Three Cheers to the Lazerows and Buddy Media to purchase Buddy MediaI love my job (if you can call it that) because I get to work with excellent entrepreneurs and business owners.  They are inspiring people with the optimism to improve the world, the bravery to double down on the roller coaster of the inevitable ups and downs of life (and business), and the intelligence to see things others do not and adapt over time.  I love it.  I particularly love supporting them, providing them input when requested, asking questions that may lead to some insight, and seeing them succeed.

My realization that I loved supporting entrepreneurs and business owners began in the mid-1990’s.  And, I can point to a particular moment in 1996 (I think) where I bought a tiny business from a college senior at Northwestern University and hired him to run it post acquisition.  His name was Mike Lazerow and the business was University Wire or U-Wire.  Earlier this week, Mike and his wife Kass announced they had an agreement to sell their business, Buddy Media, to for $689 million.

My deal with Mike was almost as big of a deal to both of us at the time.  My start-up company, The Main Quad (a website for college students with the mission statement to “connect college students to each other, themselves, and the world” — sound familiar?), paid a grand total of $10,000 for U-Wire.  It was all the money we had in the bank at the time.  I signed the deal with Mike and slept on his couch that night because I had no money for a hotel room.  For the next few years, Mike grew U-Wire steadily and stuck with us at the Main Quad as we merged with Student Advantage.  I then invested in Mike’s next start-up (Golfserv that he did with his wife Kass and Mike Caspar) and sat on his board.  Through U-Wire and Golfserv, I tried to add value to Mike’s endeavors and I think began learning how to provide support and not get in his way.

In watching Mike over those experiences and now from a distance while he did Buddy Media, there are a few things that I particularly admire about Mike and Kass and would encourage all entrepreneurs and business owners to endeavor to do well.
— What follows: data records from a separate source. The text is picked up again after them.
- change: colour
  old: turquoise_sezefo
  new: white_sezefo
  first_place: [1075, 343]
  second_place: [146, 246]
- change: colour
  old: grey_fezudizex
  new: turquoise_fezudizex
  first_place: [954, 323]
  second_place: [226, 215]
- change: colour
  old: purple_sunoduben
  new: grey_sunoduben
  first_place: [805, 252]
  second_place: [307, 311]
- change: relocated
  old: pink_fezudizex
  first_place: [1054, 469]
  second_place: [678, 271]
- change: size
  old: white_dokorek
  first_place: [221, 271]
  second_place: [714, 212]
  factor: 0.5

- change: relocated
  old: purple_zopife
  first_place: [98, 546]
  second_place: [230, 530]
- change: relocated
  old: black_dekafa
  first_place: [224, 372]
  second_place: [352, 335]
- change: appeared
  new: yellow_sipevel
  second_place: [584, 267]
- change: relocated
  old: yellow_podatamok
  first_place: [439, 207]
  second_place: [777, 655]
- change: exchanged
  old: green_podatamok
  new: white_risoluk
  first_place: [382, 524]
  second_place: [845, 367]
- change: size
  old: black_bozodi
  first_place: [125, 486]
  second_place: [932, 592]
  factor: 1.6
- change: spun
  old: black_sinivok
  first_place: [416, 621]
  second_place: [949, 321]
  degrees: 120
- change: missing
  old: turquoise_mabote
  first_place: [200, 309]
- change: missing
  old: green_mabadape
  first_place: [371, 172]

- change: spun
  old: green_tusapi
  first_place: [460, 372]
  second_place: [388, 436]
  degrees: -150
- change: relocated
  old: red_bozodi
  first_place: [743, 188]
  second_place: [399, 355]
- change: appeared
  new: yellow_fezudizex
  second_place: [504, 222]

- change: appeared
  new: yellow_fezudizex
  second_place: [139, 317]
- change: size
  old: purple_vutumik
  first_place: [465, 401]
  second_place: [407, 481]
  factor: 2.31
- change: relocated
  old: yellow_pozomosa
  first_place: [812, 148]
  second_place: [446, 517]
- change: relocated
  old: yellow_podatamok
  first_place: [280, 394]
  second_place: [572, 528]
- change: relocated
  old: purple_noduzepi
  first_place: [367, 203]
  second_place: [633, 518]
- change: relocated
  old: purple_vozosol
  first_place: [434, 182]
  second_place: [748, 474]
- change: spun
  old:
  • Be an excellent communicator.  No one can write a compelling email like Mike.  I was amazed at how Mike, even as a college senior, could write an email that could get the attention of anyone.  He consistently got the attention and therefore struck partnerships and deals with big time publications, revenue partnerships, etc. because he could communicate with the best of them.  Everyone can improve their communication skills and it pays big dividends.
  • Establish/develop the emotional intelligence to navigate personal relationships with multiple elements.  In the case of Mike and Kass, this became particularly apparent in their skill in making a business partnership work while being married.  The data shows (see Noam Wasserman’s book, The Founder’s Dilemmas: Anticipating and Avoiding the Pitfalls That Can Sink a Startup) that start-ups with partnerships with family or friends fail more often than partnerships among other types of co-founders.  Mike and Kass worked together as partners at both Golfserv and Buddy Media and therefore navigated together two successful start-ups on a world class level.  That isn’t easy and they should be commended for that.  They also have been able to manage their partnership in combination with other co-founders — an even more difficult task.  This demonstrates an awesome emotional intelligence on the part of Mike, Kass, and their co-founders.  We all can constantly improve our emotional intelligence and our ability to manage interpersonal relationships.
  • Wise persistence pays for entrepreneurs (not suggesting blind faith).  Persistence and determination are often cited as key characteristics of successful entrepreneurs.  That is true, but equally as true is the wisdom to know when to hold ’em and when to fold ’em.  Mike and Kass showed very wise persistence in their experience at Golfserv.  The time in the early 2000’s after the dot-com bust was not easy for Internet entrepreneurs.  Mike, Kass, and Mike Caspar managed through that time wisely and demonstrated a wise persistence in their efforts.  Wise persistence pays off and we all should look to be learning and improving our wisdom for these moments and the skills necessary to persist when it makes sense.
  • Pick a playground with a lot of potential.  As Mike was considering his start at Buddy Media, I remember talking with him as he was trying to decide between another Internet endeavor (Buddy Media) or something in the skin care arena.  Both are very high potential areas.  I think Mike chose wisely (obvious given the outcome) because it built upon his earlier experiences, personal network, and skill set.  Skin care is also a good area as I have friends with great success in that area.  It takes as much effort to start a tiny business in a small town somewhere as to launch a global level business — you might as well play in a large playground if that is what you are interested in.

I could go on, but I will save it for another day.  Congratulations to Mike, Kass, and the entire Buddy Media team!